··· Task input ···

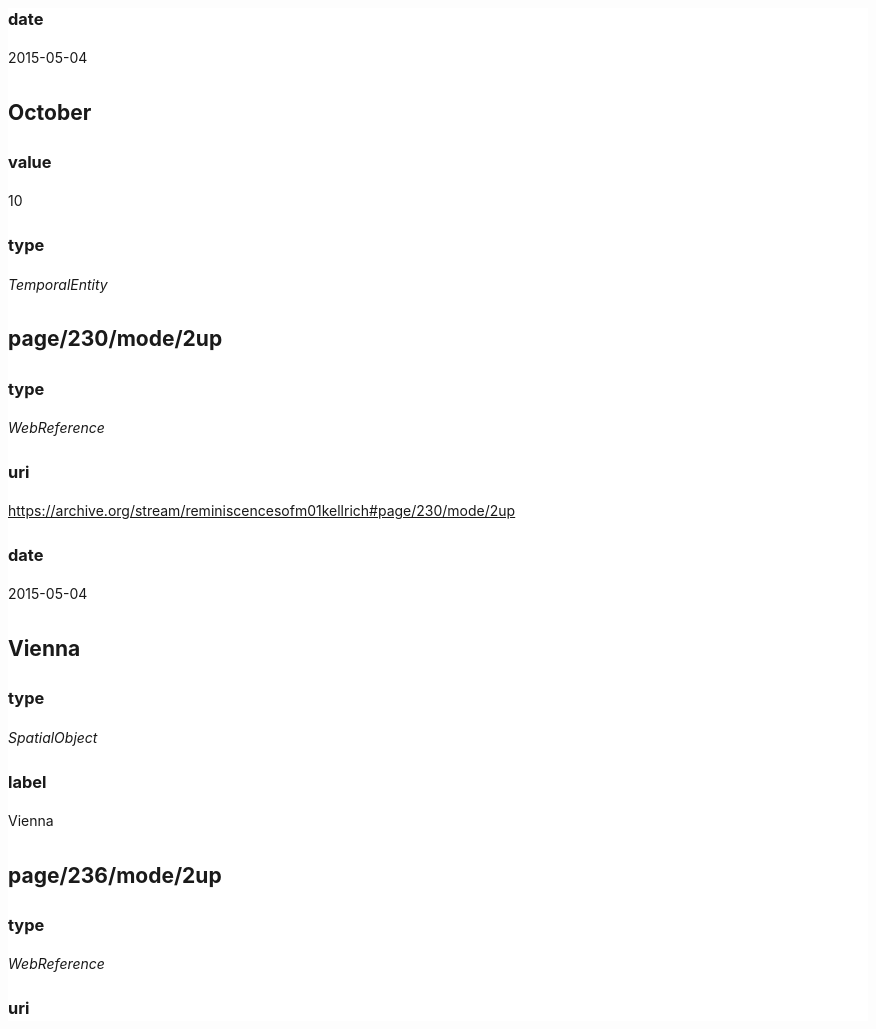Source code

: ### date


2015-05-04

## October

### value


10

### type


*TemporalEntity*

## page/230/mode/2up

### type


*WebReference*

### uri


https://archive.org/stream/reminiscencesofm01kellrich#page/230/mode/2up

### date


2015-05-04

## Vienna

### type


*SpatialObject*

### label


Vienna

## page/236/mode/2up

### type


*WebReference*

### uri
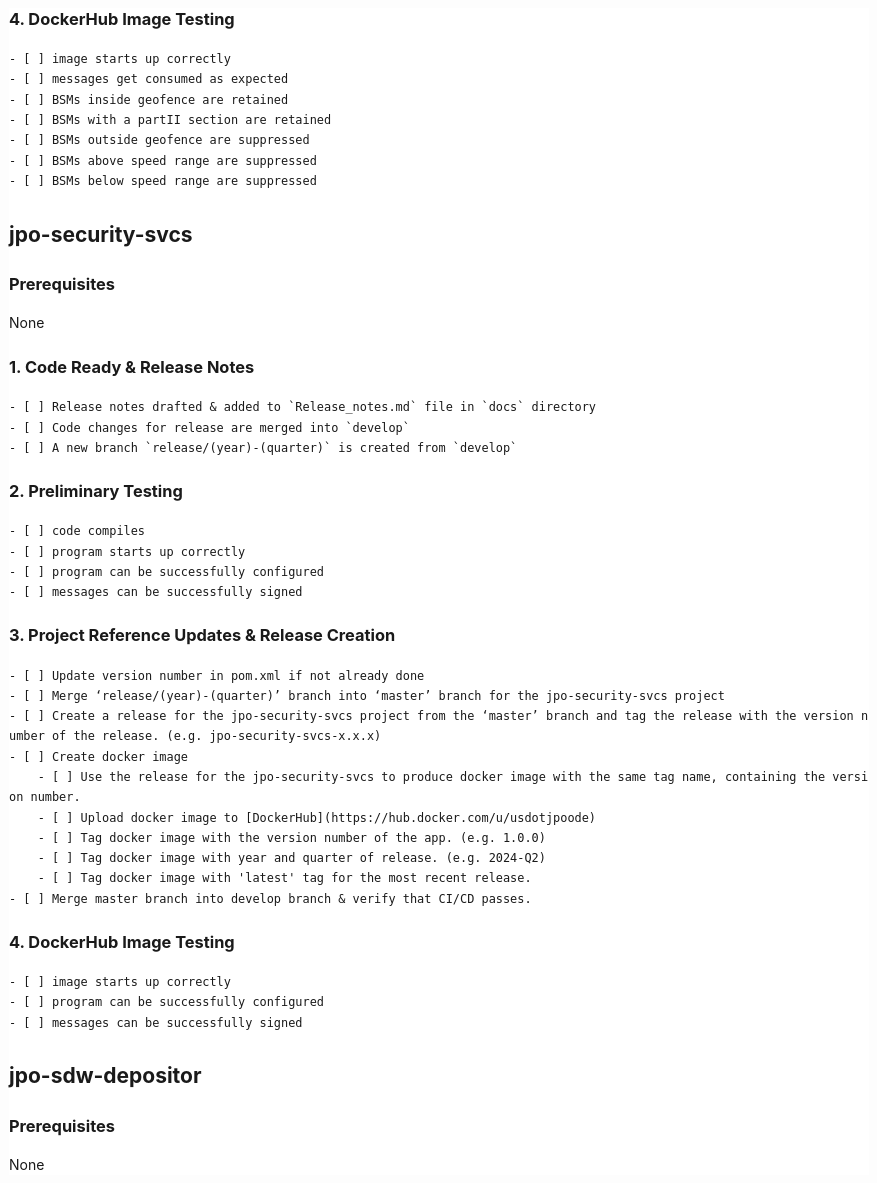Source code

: ### 4. DockerHub Image Testing
    - [ ] image starts up correctly
    - [ ] messages get consumed as expected
    - [ ] BSMs inside geofence are retained
    - [ ] BSMs with a partII section are retained
    - [ ] BSMs outside geofence are suppressed
    - [ ] BSMs above speed range are suppressed
    - [ ] BSMs below speed range are suppressed


## jpo-security-svcs
### Prerequisites
None

### 1. Code Ready & Release Notes
    - [ ] Release notes drafted & added to `Release_notes.md` file in `docs` directory
    - [ ] Code changes for release are merged into `develop`
    - [ ] A new branch `release/(year)-(quarter)` is created from `develop`

### 2. Preliminary Testing
    - [ ] code compiles
    - [ ] program starts up correctly
    - [ ] program can be successfully configured
    - [ ] messages can be successfully signed

### 3. Project Reference Updates & Release Creation
    - [ ] Update version number in pom.xml if not already done
    - [ ] Merge ‘release/(year)-(quarter)’ branch into ‘master’ branch for the jpo-security-svcs project
    - [ ] Create a release for the jpo-security-svcs project from the ‘master’ branch and tag the release with the version number of the release. (e.g. jpo-security-svcs-x.x.x)
    - [ ] Create docker image
        - [ ] Use the release for the jpo-security-svcs to produce docker image with the same tag name, containing the version number.
        - [ ] Upload docker image to [DockerHub](https://hub.docker.com/u/usdotjpoode)
        - [ ] Tag docker image with the version number of the app. (e.g. 1.0.0)
        - [ ] Tag docker image with year and quarter of release. (e.g. 2024-Q2)
        - [ ] Tag docker image with 'latest' tag for the most recent release.
    - [ ] Merge master branch into develop branch & verify that CI/CD passes.

### 4. DockerHub Image Testing
    - [ ] image starts up correctly
    - [ ] program can be successfully configured
    - [ ] messages can be successfully signed


## jpo-sdw-depositor
### Prerequisites
None
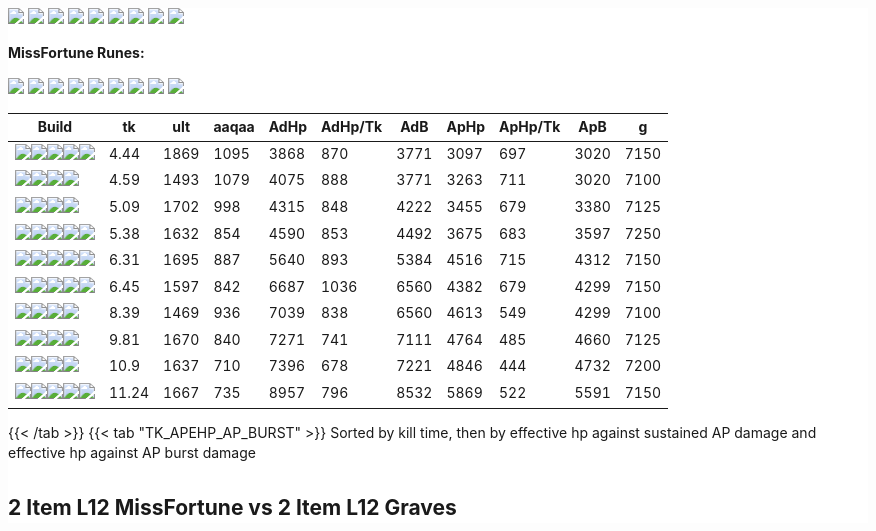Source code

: 



![](/Styles/Precision/FleetFootwork/FleetFootwork.png)
![](/Styles/Precision/Overheal.png)
![](/Styles/Precision/LegendAlacrity/LegendAlacrity.png)
![](/Styles/Precision/CoupDeGrace/CoupDeGrace.png)
![](/Styles/Domination/EyeballCollection/EyeballCollection.png)
![](/Styles/Domination/TreasureHunter/TreasureHunter.png)
![](/StatMods/StatModsAttackSpeedIcon.png)
![](/StatMods/StatModsAdaptiveForceIcon.png)
![](/StatMods/StatModsHealthScalingIcon.png)



**MissFortune Runes:**


![](/Styles/Precision/PressTheAttack/PressTheAttack.png)
![](/Styles/Precision/Overheal.png)
![](/Styles/Precision/LegendBloodline/LegendBloodline.png)
![](/Styles/Precision/CutDown/CutDown.png)
![](/Styles/Sorcery/AbsoluteFocus/AbsoluteFocus.png)
![](/Styles/Sorcery/GatheringStorm/GatheringStorm.png)
![](/StatMods/StatModsAdaptiveForceIcon.png)
![](/StatMods/StatModsAdaptiveForceIcon.png)
![](/StatMods/StatModsArmorIcon.png)





 Build |tk|ult|aaqaa|AdHp|AdHp/Tk|AdB|ApHp|ApHp/Tk|ApB|g
-|-|-|-|-|-|-|-|-|-|-
![](/item/6672.png)![](/item/3033.png)![](/item/1055.png)![](/item/1036.png)![](/item/1036.png)|4.44|1869|1095|3868|870|3771|3097|697|3020|7150
![](/item/6672.png)![](/item/3153.png)![](/item/1055.png)![](/item/1036.png)|4.59|1493|1079|4075|888|3771|3263|711|3020|7100
![](/item/6672.png)![](/item/6609.png)![](/item/1055.png)![](/item/1037.png)|5.09|1702|998|4315|848|4222|3455|679|3380|7125
![](/item/6672.png)![](/item/3071.png)![](/item/1055.png)![](/item/1036.png)![](/item/1036.png)|5.38|1632|854|4590|853|4492|3675|683|3597|7250
![](/item/6672.png)![](/item/6673.png)![](/item/1055.png)![](/item/1036.png)![](/item/1036.png)|6.31|1695|887|5640|893|5384|4516|715|4312|7150
![](/item/6672.png)![](/item/3026.png)![](/item/1055.png)![](/item/1036.png)![](/item/1036.png)|6.45|1597|842|6687|1036|6560|4382|679|4299|7150
![](/item/3153.png)![](/item/3026.png)![](/item/1055.png)![](/item/1036.png)|8.39|1469|936|7039|838|6560|4613|549|4299|7100
![](/item/6609.png)![](/item/3026.png)![](/item/1055.png)![](/item/1037.png)|9.81|1670|840|7271|741|7111|4764|485|4660|7125
![](/item/3026.png)![](/item/3161.png)![](/item/1055.png)![](/item/1036.png)|10.9|1637|710|7396|678|7221|4846|444|4732|7200
![](/item/6673.png)![](/item/3026.png)![](/item/1055.png)![](/item/1036.png)![](/item/1036.png)|11.24|1667|735|8957|796|8532|5869|522|5591|7150
{{< /tab >}}
{{< tab "TK_APEHP_AP_BURST" >}}
Sorted by kill time, then by effective hp against sustained AP damage and effective hp against AP burst damage
## 2 Item L12 MissFortune vs 2 Item L12 Graves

···

- Requirement: Every entry above should come back exactly as written, except for its pictures.

- Exercise result:
Source code

: ### date


2015-05-04

## October

### value


10

### type


*TemporalEntity*

## page/230/mode/2up

### type


*WebReference*

### uri


https://archive.org/stream/reminiscencesofm01kellrich#page/230/mode/2up

### date


2015-05-04

## Vienna

### type


*SpatialObject*

### label


Vienna

## page/236/mode/2up

### type


*WebReference*

### uri
Source code

: ### 4. DockerHub Image Testing
    - [ ] image starts up correctly
    - [ ] messages get consumed as expected
    - [ ] BSMs inside geofence are retained
    - [ ] BSMs with a partII section are retained
    - [ ] BSMs outside geofence are suppressed
    - [ ] BSMs above speed range are suppressed
    - [ ] BSMs below speed range are suppressed


## jpo-security-svcs
### Prerequisites
None

### 1. Code Ready & Release Notes
    - [ ] Release notes drafted & added to `Release_notes.md` file in `docs` directory
    - [ ] Code changes for release are merged into `develop`
    - [ ] A new branch `release/(year)-(quarter)` is created from `develop`

### 2. Preliminary Testing
    - [ ] code compiles
    - [ ] program starts up correctly
    - [ ] program can be successfully configured
    - [ ] messages can be successfully signed

### 3. Project Reference Updates & Release Creation
    - [ ] Update version number in pom.xml if not already done
    - [ ] Merge ‘release/(year)-(quarter)’ branch into ‘master’ branch for the jpo-security-svcs project
    - [ ] Create a release for the jpo-security-svcs project from the ‘master’ branch and tag the release with the version number of the release. (e.g. jpo-security-svcs-x.x.x)
    - [ ] Create docker image
        - [ ] Use the release for the jpo-security-svcs to produce docker image with the same tag name, containing the version number.
        - [ ] Upload docker image to [DockerHub](https://hub.docker.com/u/usdotjpoode)
        - [ ] Tag docker image with the version number of the app. (e.g. 1.0.0)
        - [ ] Tag docker image with year and quarter of release. (e.g. 2024-Q2)
        - [ ] Tag docker image with 'latest' tag for the most recent release.
    - [ ] Merge master branch into develop branch & verify that CI/CD passes.

### 4. DockerHub Image Testing
    - [ ] image starts up correctly
    - [ ] program can be successfully configured
    - [ ] messages can be successfully signed


## jpo-sdw-depositor
### Prerequisites
None
Source code

: 



![](/Styles/Precision/FleetFootwork/FleetFootwork.png)
![](/Styles/Precision/Overheal.png)
![](/Styles/Precision/LegendAlacrity/LegendAlacrity.png)
![](/Styles/Precision/CoupDeGrace/CoupDeGrace.png)
![](/Styles/Domination/EyeballCollection/EyeballCollection.png)
![](/Styles/Domination/TreasureHunter/TreasureHunter.png)
![](/StatMods/StatModsAttackSpeedIcon.png)
![](/StatMods/StatModsAdaptiveForceIcon.png)
![](/StatMods/StatModsHealthScalingIcon.png)



**MissFortune Runes:**


![](/Styles/Precision/PressTheAttack/PressTheAttack.png)
![](/Styles/Precision/Overheal.png)
![](/Styles/Precision/LegendBloodline/LegendBloodline.png)
![](/Styles/Precision/CutDown/CutDown.png)
![](/Styles/Sorcery/AbsoluteFocus/AbsoluteFocus.png)
![](/Styles/Sorcery/GatheringStorm/GatheringStorm.png)
![](/StatMods/StatModsAdaptiveForceIcon.png)
![](/StatMods/StatModsAdaptiveForceIcon.png)
![](/StatMods/StatModsArmorIcon.png)





 Build |tk|ult|aaqaa|AdHp|AdHp/Tk|AdB|ApHp|ApHp/Tk|ApB|g
-|-|-|-|-|-|-|-|-|-|-
![](/item/6672.png)![](/item/3033.png)![](/item/1055.png)![](/item/1036.png)![](/item/1036.png)|4.44|1869|1095|3868|870|3771|3097|697|3020|7150
![](/item/6672.png)![](/item/3153.png)![](/item/1055.png)![](/item/1036.png)|4.59|1493|1079|4075|888|3771|3263|711|3020|7100
![](/item/6672.png)![](/item/6609.png)![](/item/1055.png)![](/item/1037.png)|5.09|1702|998|4315|848|4222|3455|679|3380|7125
![](/item/6672.png)![](/item/3071.png)![](/item/1055.png)![](/item/1036.png)![](/item/1036.png)|5.38|1632|854|4590|853|4492|3675|683|3597|7250
![](/item/6672.png)![](/item/6673.png)![](/item/1055.png)![](/item/1036.png)![](/item/1036.png)|6.31|1695|887|5640|893|5384|4516|715|4312|7150
![](/item/6672.png)![](/item/3026.png)![](/item/1055.png)![](/item/1036.png)![](/item/1036.png)|6.45|1597|842|6687|1036|6560|4382|679|4299|7150
![](/item/3153.png)![](/item/3026.png)![](/item/1055.png)![](/item/1036.png)|8.39|1469|936|7039|838|6560|4613|549|4299|7100
![](/item/6609.png)![](/item/3026.png)![](/item/1055.png)![](/item/1037.png)|9.81|1670|840|7271|741|7111|4764|485|4660|7125
![](/item/3026.png)![](/item/3161.png)![](/item/1055.png)![](/item/1036.png)|10.9|1637|710|7396|678|7221|4846|444|4732|7200
![](/item/6673.png)![](/item/3026.png)![](/item/1055.png)![](/item/1036.png)![](/item/1036.png)|11.24|1667|735|8957|796|8532|5869|522|5591|7150
{{< /tab >}}
{{< tab "TK_APEHP_AP_BURST" >}}
Sorted by kill time, then by effective hp against sustained AP damage and effective hp against AP burst damage
## 2 Item L12 MissFortune vs 2 Item L12 Graves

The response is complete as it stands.